Irán lanza ataque masivo contra bases y empresas clave de EEUU e Israel
Irán golpea fuerte: misiles y drones impactan bases y fábricas de EEUU e Israel
Este sábado, el Cuerpo de la Guardia Revolucionaria Islámica de Irán ejecutó su 94ª oleada de la operación «Promesa Veraz 4». Se lanzaron ataques coordinados con misiles y drones contra centros militares y objetivos industriales en Emiratos Árabes Unidos, Bahréin y territorios bajo control israelí.
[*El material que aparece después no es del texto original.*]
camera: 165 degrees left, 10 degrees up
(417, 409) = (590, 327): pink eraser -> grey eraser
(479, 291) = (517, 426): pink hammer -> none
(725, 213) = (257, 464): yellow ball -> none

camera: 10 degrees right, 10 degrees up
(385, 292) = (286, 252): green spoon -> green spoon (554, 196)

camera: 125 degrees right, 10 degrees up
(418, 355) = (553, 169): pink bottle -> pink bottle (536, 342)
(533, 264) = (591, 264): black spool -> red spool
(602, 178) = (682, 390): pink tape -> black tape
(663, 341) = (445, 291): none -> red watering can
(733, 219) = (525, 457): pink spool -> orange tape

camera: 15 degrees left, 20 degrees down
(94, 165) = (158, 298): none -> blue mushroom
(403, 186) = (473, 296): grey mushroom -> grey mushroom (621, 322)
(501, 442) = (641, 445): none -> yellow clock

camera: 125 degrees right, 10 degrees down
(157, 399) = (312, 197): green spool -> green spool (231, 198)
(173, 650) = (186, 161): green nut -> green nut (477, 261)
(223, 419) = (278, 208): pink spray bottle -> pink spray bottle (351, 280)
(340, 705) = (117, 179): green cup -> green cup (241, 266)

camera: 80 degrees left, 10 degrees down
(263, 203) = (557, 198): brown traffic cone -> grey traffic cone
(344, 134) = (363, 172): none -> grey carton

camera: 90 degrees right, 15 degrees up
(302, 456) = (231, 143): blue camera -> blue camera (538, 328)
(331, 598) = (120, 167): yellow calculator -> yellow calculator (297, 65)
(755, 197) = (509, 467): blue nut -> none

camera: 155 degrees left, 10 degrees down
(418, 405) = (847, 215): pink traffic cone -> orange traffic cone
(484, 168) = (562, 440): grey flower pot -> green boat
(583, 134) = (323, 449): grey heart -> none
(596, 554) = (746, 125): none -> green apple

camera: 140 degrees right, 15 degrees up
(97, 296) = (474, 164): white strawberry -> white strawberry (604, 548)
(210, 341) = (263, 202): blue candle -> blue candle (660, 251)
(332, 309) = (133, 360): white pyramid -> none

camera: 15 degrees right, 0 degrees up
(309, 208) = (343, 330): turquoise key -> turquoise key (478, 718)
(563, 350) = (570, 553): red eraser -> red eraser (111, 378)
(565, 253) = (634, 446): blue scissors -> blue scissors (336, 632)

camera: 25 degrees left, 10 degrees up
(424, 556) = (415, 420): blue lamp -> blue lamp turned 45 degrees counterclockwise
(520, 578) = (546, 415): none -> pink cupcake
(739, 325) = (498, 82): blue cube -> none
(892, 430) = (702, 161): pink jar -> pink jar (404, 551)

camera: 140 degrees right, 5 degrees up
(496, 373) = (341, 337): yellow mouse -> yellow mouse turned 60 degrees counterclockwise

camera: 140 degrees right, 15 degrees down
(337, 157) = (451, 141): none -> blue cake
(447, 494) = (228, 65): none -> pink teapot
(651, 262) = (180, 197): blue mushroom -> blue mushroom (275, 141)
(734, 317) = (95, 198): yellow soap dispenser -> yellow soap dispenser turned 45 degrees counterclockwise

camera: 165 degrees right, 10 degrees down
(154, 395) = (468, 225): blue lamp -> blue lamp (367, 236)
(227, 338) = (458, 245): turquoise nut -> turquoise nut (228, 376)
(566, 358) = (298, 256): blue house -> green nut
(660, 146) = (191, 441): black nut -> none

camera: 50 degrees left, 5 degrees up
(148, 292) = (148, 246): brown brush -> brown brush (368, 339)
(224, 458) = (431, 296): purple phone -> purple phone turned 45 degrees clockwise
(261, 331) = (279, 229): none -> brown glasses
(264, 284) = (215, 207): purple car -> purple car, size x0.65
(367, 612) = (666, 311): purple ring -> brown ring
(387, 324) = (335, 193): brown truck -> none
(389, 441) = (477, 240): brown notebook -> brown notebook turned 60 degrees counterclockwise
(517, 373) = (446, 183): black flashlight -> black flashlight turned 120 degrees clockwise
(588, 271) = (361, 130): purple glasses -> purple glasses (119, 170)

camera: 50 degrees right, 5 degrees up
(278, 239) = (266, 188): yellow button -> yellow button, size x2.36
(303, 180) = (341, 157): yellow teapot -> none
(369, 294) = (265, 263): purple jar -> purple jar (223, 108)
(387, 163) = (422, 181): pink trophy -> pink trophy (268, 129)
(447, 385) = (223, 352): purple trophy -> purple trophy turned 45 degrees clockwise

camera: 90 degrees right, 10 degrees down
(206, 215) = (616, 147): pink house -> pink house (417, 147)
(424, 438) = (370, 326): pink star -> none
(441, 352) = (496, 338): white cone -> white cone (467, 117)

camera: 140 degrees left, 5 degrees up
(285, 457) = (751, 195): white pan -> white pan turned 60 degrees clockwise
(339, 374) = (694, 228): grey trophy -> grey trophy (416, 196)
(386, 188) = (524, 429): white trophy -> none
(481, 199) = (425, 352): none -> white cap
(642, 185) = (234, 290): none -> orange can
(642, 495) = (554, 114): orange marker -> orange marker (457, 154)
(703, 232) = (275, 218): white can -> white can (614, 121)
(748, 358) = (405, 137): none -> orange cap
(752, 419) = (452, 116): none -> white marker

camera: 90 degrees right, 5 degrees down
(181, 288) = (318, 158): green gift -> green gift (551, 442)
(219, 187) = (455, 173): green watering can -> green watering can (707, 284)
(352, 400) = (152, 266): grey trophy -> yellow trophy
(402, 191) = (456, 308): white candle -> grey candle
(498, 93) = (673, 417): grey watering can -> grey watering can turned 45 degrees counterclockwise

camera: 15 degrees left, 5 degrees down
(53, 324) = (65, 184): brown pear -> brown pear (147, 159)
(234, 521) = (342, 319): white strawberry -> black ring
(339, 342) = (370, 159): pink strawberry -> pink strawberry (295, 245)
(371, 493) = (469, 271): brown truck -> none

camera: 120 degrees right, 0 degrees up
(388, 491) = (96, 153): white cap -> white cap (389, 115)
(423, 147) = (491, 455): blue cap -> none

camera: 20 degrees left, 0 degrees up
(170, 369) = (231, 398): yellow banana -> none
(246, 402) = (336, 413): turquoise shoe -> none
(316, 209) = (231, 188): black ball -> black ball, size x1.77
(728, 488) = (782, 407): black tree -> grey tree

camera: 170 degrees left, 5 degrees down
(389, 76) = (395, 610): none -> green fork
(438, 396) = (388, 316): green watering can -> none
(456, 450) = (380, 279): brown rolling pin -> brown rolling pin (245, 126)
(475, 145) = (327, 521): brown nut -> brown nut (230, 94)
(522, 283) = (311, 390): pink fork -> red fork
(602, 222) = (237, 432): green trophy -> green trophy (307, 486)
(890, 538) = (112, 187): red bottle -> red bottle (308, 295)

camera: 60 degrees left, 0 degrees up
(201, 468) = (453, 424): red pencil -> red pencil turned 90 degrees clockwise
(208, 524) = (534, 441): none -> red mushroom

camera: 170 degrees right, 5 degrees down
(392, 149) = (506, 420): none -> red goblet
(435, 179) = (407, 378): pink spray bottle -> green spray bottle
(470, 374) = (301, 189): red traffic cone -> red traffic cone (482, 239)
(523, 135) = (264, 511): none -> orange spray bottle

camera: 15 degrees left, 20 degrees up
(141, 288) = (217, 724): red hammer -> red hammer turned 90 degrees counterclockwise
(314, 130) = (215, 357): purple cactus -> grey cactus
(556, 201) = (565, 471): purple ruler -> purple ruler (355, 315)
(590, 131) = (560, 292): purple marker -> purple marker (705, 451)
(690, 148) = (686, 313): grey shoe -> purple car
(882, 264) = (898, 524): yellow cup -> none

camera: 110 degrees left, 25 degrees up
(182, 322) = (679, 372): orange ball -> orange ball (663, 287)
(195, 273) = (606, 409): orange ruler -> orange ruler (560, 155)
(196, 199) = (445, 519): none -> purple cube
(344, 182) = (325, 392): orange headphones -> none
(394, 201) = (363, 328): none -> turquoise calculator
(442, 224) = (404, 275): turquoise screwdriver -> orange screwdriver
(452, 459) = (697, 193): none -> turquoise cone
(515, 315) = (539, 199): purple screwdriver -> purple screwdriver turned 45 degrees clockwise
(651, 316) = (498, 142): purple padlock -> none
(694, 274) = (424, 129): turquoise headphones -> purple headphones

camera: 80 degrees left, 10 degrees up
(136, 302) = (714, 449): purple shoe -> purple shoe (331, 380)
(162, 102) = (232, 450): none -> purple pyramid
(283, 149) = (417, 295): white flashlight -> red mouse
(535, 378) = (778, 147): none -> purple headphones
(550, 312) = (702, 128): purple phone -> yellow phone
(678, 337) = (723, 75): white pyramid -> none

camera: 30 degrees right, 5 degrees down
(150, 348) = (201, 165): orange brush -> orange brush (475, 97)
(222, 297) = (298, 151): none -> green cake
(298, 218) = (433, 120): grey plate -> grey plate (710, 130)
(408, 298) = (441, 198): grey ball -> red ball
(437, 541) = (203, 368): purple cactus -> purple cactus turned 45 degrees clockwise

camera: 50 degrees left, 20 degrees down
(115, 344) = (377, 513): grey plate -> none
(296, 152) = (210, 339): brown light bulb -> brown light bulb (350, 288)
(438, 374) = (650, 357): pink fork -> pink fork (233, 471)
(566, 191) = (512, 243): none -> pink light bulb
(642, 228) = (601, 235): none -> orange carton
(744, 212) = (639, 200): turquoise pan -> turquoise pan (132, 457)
El Cuartel Central de Khatam Al Anbiya confirmó que la acción fue conjunta entre las fuerzas aeroespaciales y navales iraníes, apuntando deliberadamente a infraestructuras críticas, incluyendo plantas siderúrgicas y de aluminio de empresas estadounidenses en Abu Dabi y Bahréin.
Del lado militar, se impactaron bases aéreas clave como Tel Nof, Palmachim y Ben Gurion, y un complejo de la compañía israelí Rafael. Además, un radar estratégico en Al Dhafra (EAU) quedó destruido, junto con impactos en bases estadounidenses en Ahmad Al Jaber, Ali Al Salem y Al Kharj.
Un golpe significativo fue la neutralización de un avión Awacs estadounidense, valorado en 700 millones de dólares, derribado por un solo dron iraní, según confirmó el general Abolfazl Shekarchi del Estado Mayor General iraní.
Irán calificó la operación como una «noche de pesadilla para los terroristas estadounidenses», justificándola como represalia por recientes asesinatos selectivos.
La defensa antiaérea iraní también derribó drones enemigos en Shiraz y el noroeste del país, y las autoridades alertaron que, si continúan las hostilidades, los ataques incrementarán en escala, con potencial foco en empresas estadounidenses de tecnología e inteligencia artificial vinculadas a labores de espionaje.
¿Qué significa este ataque para la región?
Este operativo marca un salto en la capacidad ofensiva iraní contra blancos estratégicos y abre un nuevo capítulo de tensión en Medio Oriente. La vulnerabilidad de bases y empresas estadounidenses e israelíes demuestra que la escalada no se limita a conflictos menores, sino a enfrentamientos directos con impacto económico y militar real.
La amenaza de continuar aumentando la intensidad revela que la situación está lejos de estabilizarse. Los gobiernos de la región y sus aliados deberán reconsiderar sus políticas de seguridad e inteligencia frente a una agenda política iraní que desafía la narrativa oficial de control y disuasión.